[The problem] Unless a line falls after the one with "Нет комментариев :( Вы можете стать первым!", retype it exactly from the records below; leave out all pictures.

[Page images and extracted text]
┌────────

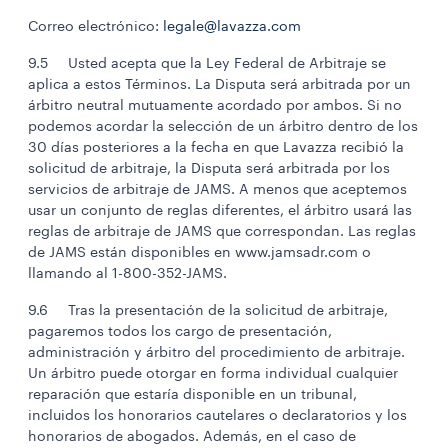
Correo electrónico:
legale@lavazza.com
9.5 Usted acepta que la Ley Federal de Arbitraje se
aplica a estos Términos. La Disputa será arbitrada por un
árbitro neutral mutuamente acordado por ambos. Si no
podemos acordar la selección de un árbitro dentro de los
30 días posteriores a la fecha en que Lavazza recibió la
solicitud de arbitraje, la Disputa será arbitrada por los
servicios de arbitraje de JAMS. A menos que aceptemos
usar un conjunto de reglas diferentes, el árbitro usará las
reglas de arbitraje de JAMS que correspondan. Las reglas
de JAMS están disponibles en www.jamsadr.com o
llamando al 1-800-352-JAMS.
9.6 Tras la presentación de la solicitud de arbitraje,
pagaremos todos los cargo de presentación,
administración y árbitro del procedimiento de arbitraje.
Un árbitro puede otorgar en forma individual cualquier
reparación que estaría disponible en un tribunal,
incluidos los honorarios cautelares o declaratorios y los
honorarios de abogados. Además, en el caso de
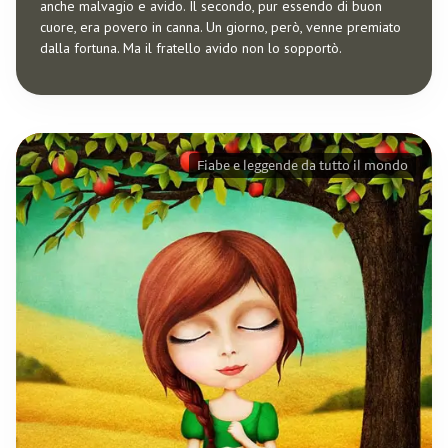
anche malvagio e avido. Il secondo, pur essendo di buon
cuore, era povero in canna. Un giorno, però, venne premiato
dalla fortuna. Ma il fratello avido non lo sopportò.
Fiabe e leggende da tutto il mondo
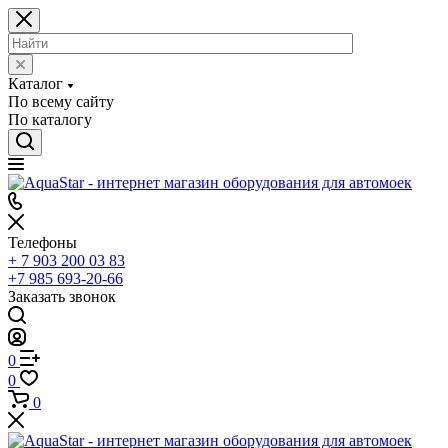
Каталог
По всему сайту
По каталогу
Телефоны
+ 7 903 200 03 83
+7 985 693-20-66
Заказать звонок
0
0
0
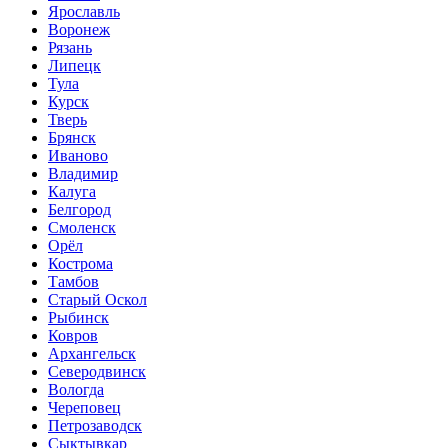
Ярославль
Воронеж
Рязань
Липецк
Тула
Курск
Тверь
Брянск
Иваново
Владимир
Калуга
Белгород
Смоленск
Орёл
Кострома
Тамбов
Старый Оскол
Рыбинск
Ковров
Архангельск
Северодвинск
Вологда
Череповец
Петрозаводск
Сыктывкар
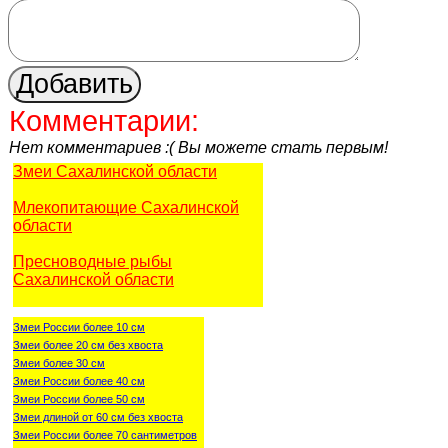
Комментарии:
Нет комментариев :( Вы можете стать первым!
Змеи Сахалинской области
Млекопитающие Сахалинской
области
Пресноводные рыбы
Сахалинской области
Змеи России более 10 см
Змеи более 20 см без хвоста
Змеи более 30 см
Змеи России более 40 см
Змеи России более 50 см
Змеи длиной от 60 см без хвоста
Змеи России более 70 сантиметров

└────────

[Written answer]
Correo electrónico:
legale@lavazza.com
9.5 Usted acepta que la Ley Federal de Arbitraje se
aplica a estos Términos. La Disputa será arbitrada por un
árbitro neutral mutuamente acordado por ambos. Si no
podemos acordar la selección de un árbitro dentro de los
30 días posteriores a la fecha en que Lavazza recibió la
solicitud de arbitraje, la Disputa será arbitrada por los
servicios de arbitraje de JAMS. A menos que aceptemos
usar un conjunto de reglas diferentes, el árbitro usará las
reglas de arbitraje de JAMS que correspondan. Las reglas
de JAMS están disponibles en www.jamsadr.com o
llamando al 1-800-352-JAMS.
9.6 Tras la presentación de la solicitud de arbitraje,
pagaremos todos los cargo de presentación,
administración y árbitro del procedimiento de arbitraje.
Un árbitro puede otorgar en forma individual cualquier
reparación que estaría disponible en un tribunal,
incluidos los honorarios cautelares o declaratorios y los
honorarios de abogados. Además, en el caso de
anche malvagio e avido. Il secondo, pur essendo di buon
cuore, era povero in canna. Un giorno, però, venne premiato
dalla fortuna. Ma il fratello avido non lo sopportò.
Fiabe e leggende da tutto il mondo
Каталог
По всему сайту
По каталогу
Телефоны
+ 7 903 200 03 83
+7 985 693-20-66
Заказать звонок
0
0
0
Ярославль
Воронеж
Рязань
Липецк
Тула
Курск
Тверь
Брянск
Иваново
Владимир
Калуга
Белгород
Смоленск
Орёл
Кострома
Тамбов
Старый Оскол
Рыбинск
Ковров
Архангельск
Северодвинск
Вологда
Череповец
Петрозаводск
Сыктывкар
Комментарии:
Нет комментариев :( Вы можете стать первым!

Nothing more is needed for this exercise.